Publication date: December 5, 2005

Contents

  • Forum Poll: Your input needed
  • QVCS-Enterprise: Release 1.2.10 Now Available
  • QVCS and QVCS-Pro: Project Level Locking


Forum Poll: Your input needed

We're running a poll on the forum site. The question is simple:

How many files are in your largest QVCS project?

Please, take a minute to register on the forum site, and then cast your ballot so we can get a better notion of the typical QVCS project size.

You can get to the forum site here.

QVCS-Enterprise: Release 1.2.10 Now Available

The 1.2.10 release of QVCS-Enterprise is now available. This is a free update for users who purchased their QVCS-Enterprise license after November 30, 2004.

The focus of the release is on improved usability. The main frame window in the client application now has a more complete menu bar, and many common operations are available without having to use the mouse.

The release also adds support for ignoring case in filenames, and fixes a few bugs. You can get more details from our web site.

QVCS and QVCS-Pro: Project Level Locking

If you've used the 3.9 release to apply a project level label, you may have noticed that other users get locked out while the label is being applied. This is both a good thing and a bad thing.

The good thing is that this prevents other users from checking in any changes while the label is being applied. The bad thing is that it also prevents them from doing any other useful things with QVCS while the label is being applied.

(For ease of exposition, in the following I'll use QVCS as a shorthand way of referring to both QVCS-Pro and QVCS, since for the purposes of this article, they are identical).

Beginning with the 3.9 release, QVCS creates a transaction wrapper around all accesses to the QVCS cache files. (This same strategy was applied even earlier for the IDE integration). With recursion enabled, there is no way to predict the actual order that filenames will be traversed. As a result, the cache files have to be locked en masse while the action is applied. Only when the action is complete is the tranaction closed. The closing of the transaction updates the cache files, and releases any cache locks that were acquired to perform the operation.

The acquisition of the cache locks is 'lazy' -- meaning that the actual performance of the operation causes the cache lock to be acquired.

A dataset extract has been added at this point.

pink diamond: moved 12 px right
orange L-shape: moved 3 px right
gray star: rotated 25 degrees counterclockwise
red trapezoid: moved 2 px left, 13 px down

QVCS does NOT make two passes through the file list, first to acquire the cache locks, and second to perform the operation.

The consequence of this cache locking strategy is that long running project level operations -- like applying a project level label -- will effectively lock out other use of the archives for the entire duration of the project level update operation.

A workaround would be to manually visit every directory of a project, and apply the label to each separate directory. This is not a recommended approach, since it would be very easy to miss a directory.